The mechanism by which 65R causes reduced susceptibility to dideoxy NRTIs has recently been proposed. The wild-type lysine at residue 65 lies in the fingers subdomain of HIV-1 RT and interacts with the γ-phosphate of the deoxynucleotide triphosphate (dNTP) substrate, properly aligning it for incorporation into the nascent DNA chain. The larger arginine residue of 65R likely alters the position of the dNTP, decreasing its incorporation relative to wild-type RT (17). A hydrogen bond between the 3′ hydroxyl and one of the β-phosphate oxygen of the incoming dNTP may maintain proper positioning so that catalysis occurs, albeit at a lower rate than for wild-type RT. In the case of dideoxynucleoside triphosphates (ddNTP), which lack the 3′ hydroxyl, the hydrogen bond between the 3′ hydroxyl and the oxygen of the β-phosphate is absent such that proper positioning of the ddNTP is not maintained and catalysis is decreased further (15). As a consequence, 65R RT is likely to incorporate ddNTP less efficiently than dNTP, resulting in effective discrimination against ddNTP and resistance to these analogs (15, 17).

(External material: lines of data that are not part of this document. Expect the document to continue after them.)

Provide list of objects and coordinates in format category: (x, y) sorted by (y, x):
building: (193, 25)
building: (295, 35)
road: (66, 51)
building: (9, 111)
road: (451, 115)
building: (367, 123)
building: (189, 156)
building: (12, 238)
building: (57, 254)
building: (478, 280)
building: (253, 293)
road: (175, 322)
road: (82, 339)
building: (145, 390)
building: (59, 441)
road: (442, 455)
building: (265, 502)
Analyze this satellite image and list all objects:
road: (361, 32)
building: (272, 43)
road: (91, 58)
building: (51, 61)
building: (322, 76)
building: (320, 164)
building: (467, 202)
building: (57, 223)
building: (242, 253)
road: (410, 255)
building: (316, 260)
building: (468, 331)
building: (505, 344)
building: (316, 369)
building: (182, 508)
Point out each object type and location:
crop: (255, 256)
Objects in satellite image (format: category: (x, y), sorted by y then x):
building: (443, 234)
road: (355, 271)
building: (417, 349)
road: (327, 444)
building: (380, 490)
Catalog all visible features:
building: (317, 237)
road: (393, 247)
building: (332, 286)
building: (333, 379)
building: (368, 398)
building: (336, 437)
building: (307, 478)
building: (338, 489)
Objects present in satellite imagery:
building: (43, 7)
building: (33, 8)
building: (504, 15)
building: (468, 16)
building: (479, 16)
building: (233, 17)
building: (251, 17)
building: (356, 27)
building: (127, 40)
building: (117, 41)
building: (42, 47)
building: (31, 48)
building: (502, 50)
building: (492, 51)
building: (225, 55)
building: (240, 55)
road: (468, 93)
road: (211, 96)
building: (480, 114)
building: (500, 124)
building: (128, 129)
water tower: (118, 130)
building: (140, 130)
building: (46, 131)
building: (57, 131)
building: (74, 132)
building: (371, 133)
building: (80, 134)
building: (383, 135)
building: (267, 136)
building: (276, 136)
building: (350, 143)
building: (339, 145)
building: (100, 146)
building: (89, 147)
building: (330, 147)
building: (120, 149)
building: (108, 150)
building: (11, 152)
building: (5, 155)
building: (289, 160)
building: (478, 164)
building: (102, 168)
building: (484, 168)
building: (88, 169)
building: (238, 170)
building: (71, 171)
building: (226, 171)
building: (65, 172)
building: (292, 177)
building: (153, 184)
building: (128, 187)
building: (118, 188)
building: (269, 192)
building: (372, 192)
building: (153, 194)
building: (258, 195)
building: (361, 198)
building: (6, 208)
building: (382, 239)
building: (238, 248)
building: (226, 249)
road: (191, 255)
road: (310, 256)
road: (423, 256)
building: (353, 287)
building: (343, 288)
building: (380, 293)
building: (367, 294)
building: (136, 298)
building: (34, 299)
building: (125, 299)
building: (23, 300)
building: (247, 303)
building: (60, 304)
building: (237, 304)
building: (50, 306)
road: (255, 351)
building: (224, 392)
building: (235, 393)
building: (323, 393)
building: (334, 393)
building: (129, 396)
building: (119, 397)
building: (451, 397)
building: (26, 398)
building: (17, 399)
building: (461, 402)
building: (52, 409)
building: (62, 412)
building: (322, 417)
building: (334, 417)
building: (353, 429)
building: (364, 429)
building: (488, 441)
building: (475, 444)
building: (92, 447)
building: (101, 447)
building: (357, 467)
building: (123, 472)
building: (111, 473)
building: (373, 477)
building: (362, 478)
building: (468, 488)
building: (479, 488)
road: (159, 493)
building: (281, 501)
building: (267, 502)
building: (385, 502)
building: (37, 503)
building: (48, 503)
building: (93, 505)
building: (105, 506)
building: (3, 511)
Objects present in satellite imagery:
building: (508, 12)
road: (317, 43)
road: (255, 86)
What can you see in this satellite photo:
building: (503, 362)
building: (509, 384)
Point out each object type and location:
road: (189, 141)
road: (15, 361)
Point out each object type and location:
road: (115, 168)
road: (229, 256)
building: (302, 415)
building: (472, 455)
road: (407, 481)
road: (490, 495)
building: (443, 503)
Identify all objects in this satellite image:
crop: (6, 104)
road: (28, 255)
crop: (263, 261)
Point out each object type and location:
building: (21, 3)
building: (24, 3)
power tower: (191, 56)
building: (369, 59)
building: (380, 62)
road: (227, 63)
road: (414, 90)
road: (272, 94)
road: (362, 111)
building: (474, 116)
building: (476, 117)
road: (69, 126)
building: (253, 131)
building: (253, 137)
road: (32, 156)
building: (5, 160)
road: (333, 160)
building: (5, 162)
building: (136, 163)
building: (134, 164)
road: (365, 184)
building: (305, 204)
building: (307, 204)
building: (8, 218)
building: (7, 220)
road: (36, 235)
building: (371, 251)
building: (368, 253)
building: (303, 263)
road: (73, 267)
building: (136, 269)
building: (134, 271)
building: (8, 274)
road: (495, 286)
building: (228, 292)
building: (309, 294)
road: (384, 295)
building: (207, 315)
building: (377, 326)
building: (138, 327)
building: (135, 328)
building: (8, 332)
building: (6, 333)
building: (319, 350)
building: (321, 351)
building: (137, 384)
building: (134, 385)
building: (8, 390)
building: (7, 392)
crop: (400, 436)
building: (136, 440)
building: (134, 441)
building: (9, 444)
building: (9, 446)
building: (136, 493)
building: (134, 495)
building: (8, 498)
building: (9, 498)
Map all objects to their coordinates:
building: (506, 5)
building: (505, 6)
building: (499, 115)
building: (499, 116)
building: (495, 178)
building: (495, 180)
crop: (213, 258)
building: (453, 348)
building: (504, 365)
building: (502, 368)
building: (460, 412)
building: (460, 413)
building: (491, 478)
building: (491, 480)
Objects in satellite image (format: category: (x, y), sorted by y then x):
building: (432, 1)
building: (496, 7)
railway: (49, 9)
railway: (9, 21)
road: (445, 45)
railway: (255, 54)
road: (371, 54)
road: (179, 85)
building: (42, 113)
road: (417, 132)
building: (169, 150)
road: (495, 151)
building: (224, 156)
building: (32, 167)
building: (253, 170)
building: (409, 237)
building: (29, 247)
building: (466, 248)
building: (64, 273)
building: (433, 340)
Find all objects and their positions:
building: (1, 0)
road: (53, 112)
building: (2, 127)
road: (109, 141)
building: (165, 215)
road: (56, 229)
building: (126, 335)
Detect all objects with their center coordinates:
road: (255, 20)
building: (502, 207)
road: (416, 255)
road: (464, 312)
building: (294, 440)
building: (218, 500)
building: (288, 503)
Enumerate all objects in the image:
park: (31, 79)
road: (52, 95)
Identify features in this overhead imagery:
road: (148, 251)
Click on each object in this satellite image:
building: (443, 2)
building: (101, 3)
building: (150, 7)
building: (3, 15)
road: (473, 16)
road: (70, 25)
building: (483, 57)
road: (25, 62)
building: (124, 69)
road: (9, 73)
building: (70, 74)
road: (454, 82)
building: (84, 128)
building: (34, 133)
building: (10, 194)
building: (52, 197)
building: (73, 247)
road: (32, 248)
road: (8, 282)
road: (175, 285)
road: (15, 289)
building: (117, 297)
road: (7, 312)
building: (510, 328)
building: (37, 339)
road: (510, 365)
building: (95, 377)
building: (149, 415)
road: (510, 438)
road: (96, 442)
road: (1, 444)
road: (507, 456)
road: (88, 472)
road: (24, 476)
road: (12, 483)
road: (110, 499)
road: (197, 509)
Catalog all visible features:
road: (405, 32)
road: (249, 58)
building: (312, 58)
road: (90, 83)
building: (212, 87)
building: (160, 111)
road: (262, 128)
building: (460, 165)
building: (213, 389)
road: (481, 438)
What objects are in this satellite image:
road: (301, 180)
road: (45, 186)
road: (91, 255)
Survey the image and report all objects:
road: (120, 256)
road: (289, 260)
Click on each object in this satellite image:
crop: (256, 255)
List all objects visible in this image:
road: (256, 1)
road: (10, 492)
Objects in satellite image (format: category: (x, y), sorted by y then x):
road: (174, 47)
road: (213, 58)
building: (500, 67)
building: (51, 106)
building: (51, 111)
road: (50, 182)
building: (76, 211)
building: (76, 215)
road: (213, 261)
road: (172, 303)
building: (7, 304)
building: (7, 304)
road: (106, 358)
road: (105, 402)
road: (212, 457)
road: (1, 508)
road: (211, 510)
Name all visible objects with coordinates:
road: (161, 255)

Other studies have shown that RT with the 65R mutation is less susceptible to 5′-triphosphorylated 2′,3′-dideoxyinosine (ddI) and 2′,3′-dideoxycytidine (ddC) than to thymidine and guanosine analog triphosphates, but the influence of NRTI structure on activity against 65R RT is not well defined (1, 7, 8). Therefore, we investigated the structural features of NRTIs that affect their activity against HIV-165R. This is the first detailed analysis of the activity of NRTIs against HIV-165R by the use of a large panel of approved and investigational NRTI analogs that differ by base, enantiomer, and pseudosugar structure.

MATERIALS AND METHODS

Chemicals.

The following analogs were provided by Raymond Schinazi: β-d-2′,3′-didehydro-2′,3′-dideoxy-5-fluorocytidine (d-d4FC), β-l-2′,3′-didehydro-2′,3′-dideoxy-5-fluorocytidine (l-d4FC), β-d-2′-fluoro, 2′,3′-didehydro-2′,3′-dideoxy-5-fluorocytidine (d-2′F-d4FC), β-l-2′-fluoro, 2′,3′-didehydro-2′,3′-dideoxy-5-cytidine (l-2′F-d4C), β-d-2′-fluoro-2′,3′-didehydro-2′3′-dideoxyadenine (d-2′F-d4A), β-(+)-2′,3′-dideoxy-3′-thiacytidine [(+)-BCH-189 or (+)-3TC], (−)-β-2′,3′-dideoxy-3′-thiacytidine [(−)-3TC], β-d-2′,3′-dideoxy-5-fluoro-3′-thiacytidine [(+)-FTC], β-l-2′,3′-dideoxy-5-fluoro-3′-thiacytidine [(−)-FTC], β-d-dioxolanefluorocytidine (d-DOFC), β-l-dioxolane-5-fluorocytidine (l-DOFC), β-d-dioxolanecytidine (d-DOC), β-l-dioxolanecytidine (l-DOC), β-d-dioxolaneguanosine (DXG), β-d-2′,3′-didehydro-2′3′-dideoxycytidine (d-d4C), β-d-3′-deoxy-2′,3′-didehydrothymidine (d4T), and 3′-azido-2′,3′-dideoxycytidine (AZC). 9-[2-(Phosphonomethoxy)]ethyladenine (PMEA [adefovir]) and 9-[(R)-2-(phosphonomethoxy)propyl]adenine (PMPA [tenofovir]) were provided by Gilead Sciences (Foster City, Calif.). 3′Fluoro-3′-deoxythymidine (FLT) and 3′fluoro-3′-deoxyguanosine (FLG) were obtained from Medivir AB (Huddinge, Sweden). 3′-azido-2′,3′-dideoxyadenine (AZA) and 3′-azido-2′,3′-dideoxyguanosine (AZG) were obtained from Trilink (San Diego, Calif.). 3′-Azido-3′-deoxythymidine (AZT) was obtained from Trilink and Sigma Chemical Corporation (St. Louis, Mo.). 2′,3′-Dideoxyinosine (ddI) and 2′,3′-dideoxycytidine (ddC) were also obtained from Sigma Chemical Corporation. 2′,3′-Dideoxythymidine (ddT) was obtained from Calbiochem (La Jolla, Calif.). β-d-2′-deoxy-3′-oxa-4′-thiocytidine [(−)-dOTC] and β-l-2′-deoxy-3′-oxa-4′-thiocytidine [(+)-dOTC] were obtained from Biochem Pharma (Laval, Quebec, Canada). (1S,cis)-4-[2-amino-6-(cyclopropylamino)-9H-purin-9-yl]-2-cyclopentene-1-methanol sulfate (salt) (2:1) (abacavir) was obtained from GlaxoWellcome (Research Triangle Park, N.C.). 2′,3′-Dideoxyguanosine (ddG) was obtained from ICN Biomedicals, Inc. (Irvine, Calif.).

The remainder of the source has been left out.